Step 1: Determine If the Events are Independent or Dependent
Two events are independent if the occurrence of one event does not affect the occurrence of the other. Otherwise, they are dependent.
Step 2: Calculate the Probability for Independent Events
If \( A \) and \( B \) are independent events, the probability that both \( A \) and \( B \) occur is:
\[ P(A \text{ and } B) = P(A) \times P(B) \]
Step 3: Calculate the Probability for Dependent Events
If \( A \) and \( B \) are dependent events, the probability that both \( A \) and \( B \) occur is:
\[ P(A \text{ and } B) = P(A) \times P(B|A) \]

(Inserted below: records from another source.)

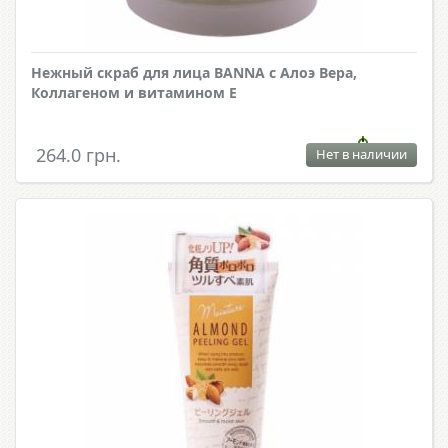
Нежный скраб для лица BANNA с Алоэ Вера,
Коллагеном и витамином Е
264.0 грн.
Нет в наличии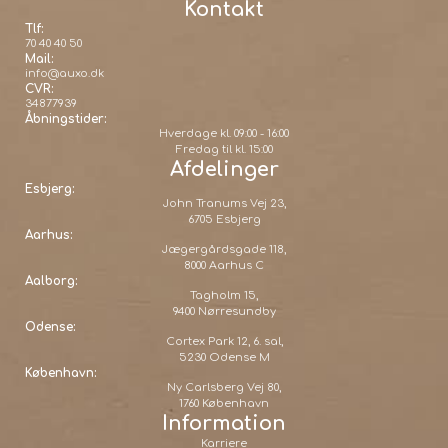
Kontakt
Tlf:
70 40 40 50
Mail:
info@auxo.dk
CVR:
34877939
Åbningstider:
Hverdage kl. 09:00 - 16:00
Fredag til kl. 15:00
Afdelinger
Esbjerg:
John Tranums Vej 23,
6705 Esbjerg
Aarhus:
Jægergårdsgade 118,
8000 Aarhus C
Aalborg:
Tagholm 15,
9400 Nørresundby
Odense:
Cortex Park 12, 6. sal,
5230 Odense M
København:
Ny Carlsberg Vej 80,
1760 København
Information
Karriere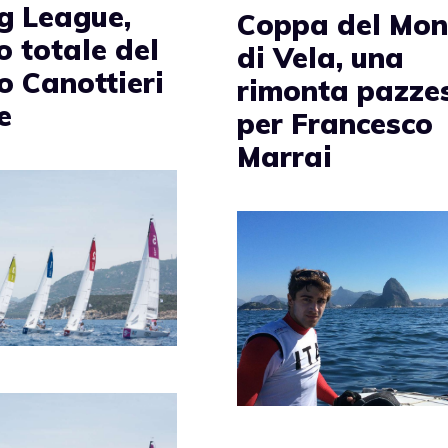
ng League,
Coppa del Mo
o totale del
di Vela, una
o Canottieri
rimonta pazze
e
per Francesco
Marrai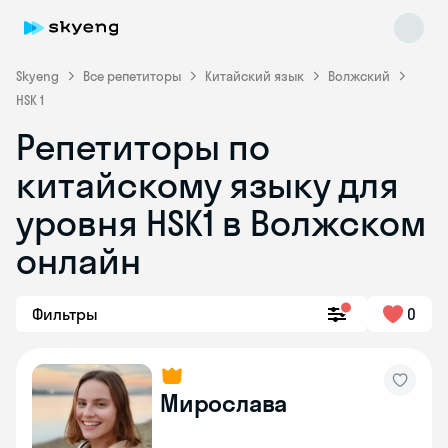
Skyeng
Все репетиторы
Китайский язык
Волжский
HSK 1
Репетиторы по
китайскому языку для
уровня HSK1 в Волжском
онлайн
Skyeng Chat
online
Фильтры
0
Мирослава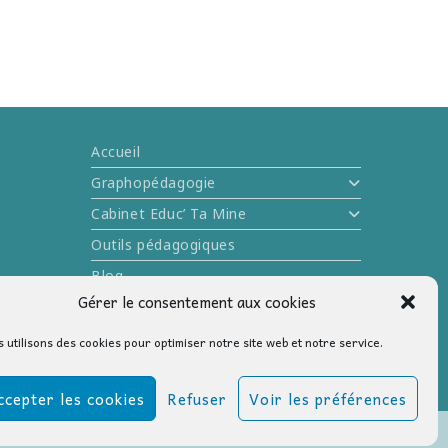
Accueil
Graphopédagogie
Cabinet Educ’ Ta Mine
Outils pédagogiques
Blog
Gérer le consentement aux cookies
Me contacter
 utilisons des cookies pour optimiser notre site web et notre service.
ccepter les cookies
Refuser
Voir les préférences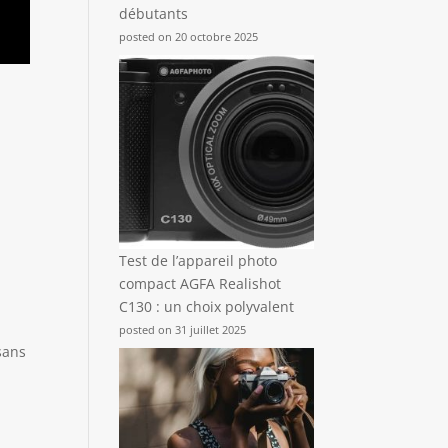
débutants
posted on 20 octobre 2025
Test de l’appareil photo
compact AGFA Realishot
C130 : un choix polyvalent
posted on 31 juillet 2025
sans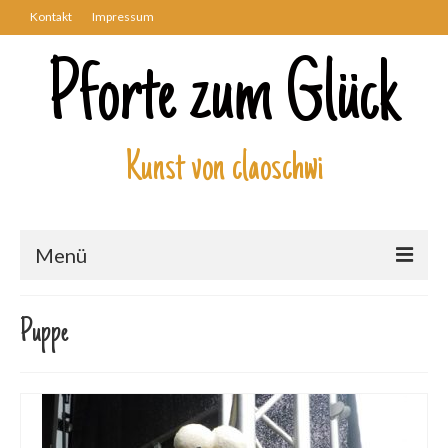
Kontakt
Impressum
Pforte zum Glück
Kunst von claoschwi
Menü
Über mich
Puppe
Kunstwerke
Biblisch
Engel und Geflügelte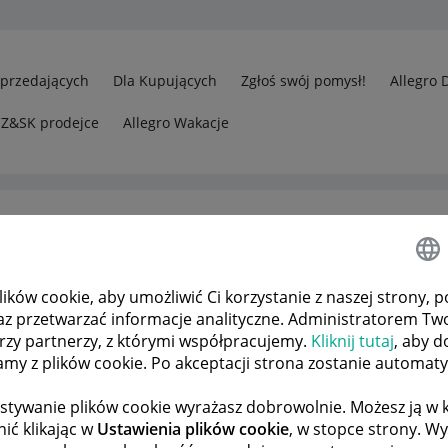
Sprzedających
Dla Kupujących
Zgłoś swój pomysł!
Allegro 
CZ&SK prodejce
Allegro Wakacje
ków cookie, aby umożliwić Ci korzystanie z naszej strony, p
az przetwarzać informacje analityczne. Administratorem Tw
órzy partnerzy, z którymi współpracujemy.
Kliknij tutaj
, aby d
tamy z plików cookie. Po akceptacji strona zostanie automat
stywanie plików cookie wyrażasz dobrowolnie. Możesz ją 
ić klikając w
Ustawienia plików cookie
, w stopce strony. W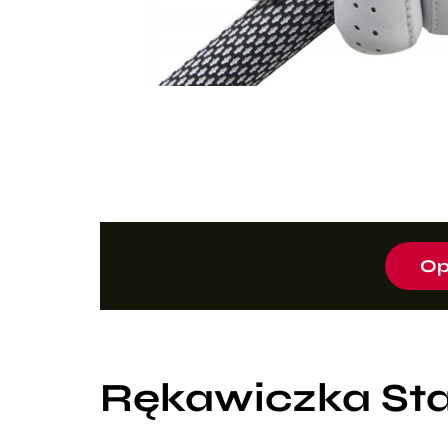
Op
Rękawiczka Sta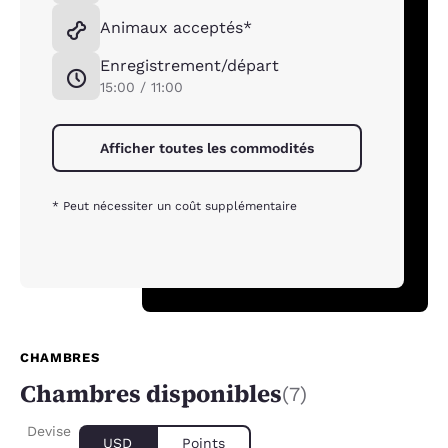
Animaux acceptés*
Enregistrement/départ
15:00 / 11:00
Afficher toutes les commodités
* Peut nécessiter un coût supplémentaire
CHAMBRES
Chambres disponibles
(7)
Devise
USD
Points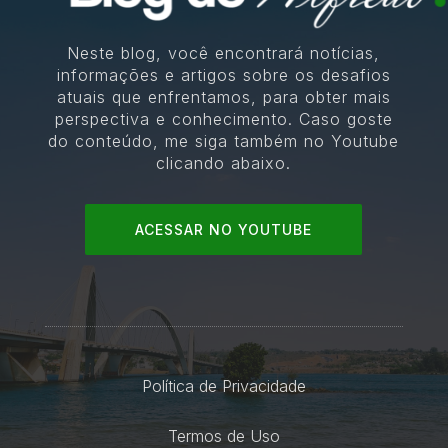
Neste blog, você encontrará notícias,
informações e artigos sobre os desafios
atuais que enfrentamos, para obter mais
perspectiva e conhecimento. Caso goste
do conteúdo, me siga também no Youtube
clicando abaixo.
ACESSAR NO YOUTUBE
Política de Privacidade
Termos de Uso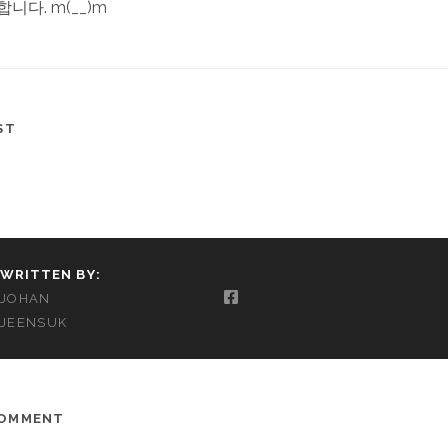
니다. m(__)m
ST
WRITTEN BY:
JOHAN
JEENSUK
COMMENT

Where \( P(B|A) \) is the probability of event \( B \) occurring given that event \( A \) has already occurred.
Step 4: Calculate the Probability of Either Event Occurring
If you want to find the probability of either \( A \) or \( B \) (or both) occurring, use:
\[ P(A \text{ or } B) = P(A) + P(B) - P(A \text{ and } B) \]
Step 5: Consider Real-life Examples
Example: If you roll a fair six-sided die and flip a fair coin, what is the probability of rolling a 3 and getting a heads?
Since rolling a die and flipping a coin are independent events:
\[ P(3 \text{ and heads}) = P(3) \times P(\text{heads}) = \frac{1}{6} \times \frac{1}{2} = \frac{1}{12} \]
Step 6: Practice Regularly
Work on various examples and real-world scenarios to improve your understanding of compound probabilities.
Example
Let's consider a scenario involving a deck of cards and a die.
Scenario
You draw one card from a standard deck of 52 cards and roll a six-sided die simultaneously. What is the probability of drawing an Ace and rolling a 6?
Step 1: Determine Probabilities of Individual Events
1. The probability of drawing an Ace from a deck of cards: \( P(Ace) = \frac{4}{52} = \frac{1}{13} \)
2. The probability of rolling a 6 on a die: \( P(6) = \frac{1}{6} \)
Step 2: Calculate the Compound Probability
Since drawing a card and rolling a die are independent events, the combined probability is:
\[ P(Ace \text{ and } 6) = P(Ace) \times P(6) = \frac{1}{13} \times \frac{1}{6} = \frac{1}{78} \]
Conclusion
The probability of drawing an Ace from a standard deck of cards and rolling a 6 on a six-sided die simultaneously is \( \frac{1}{78} \).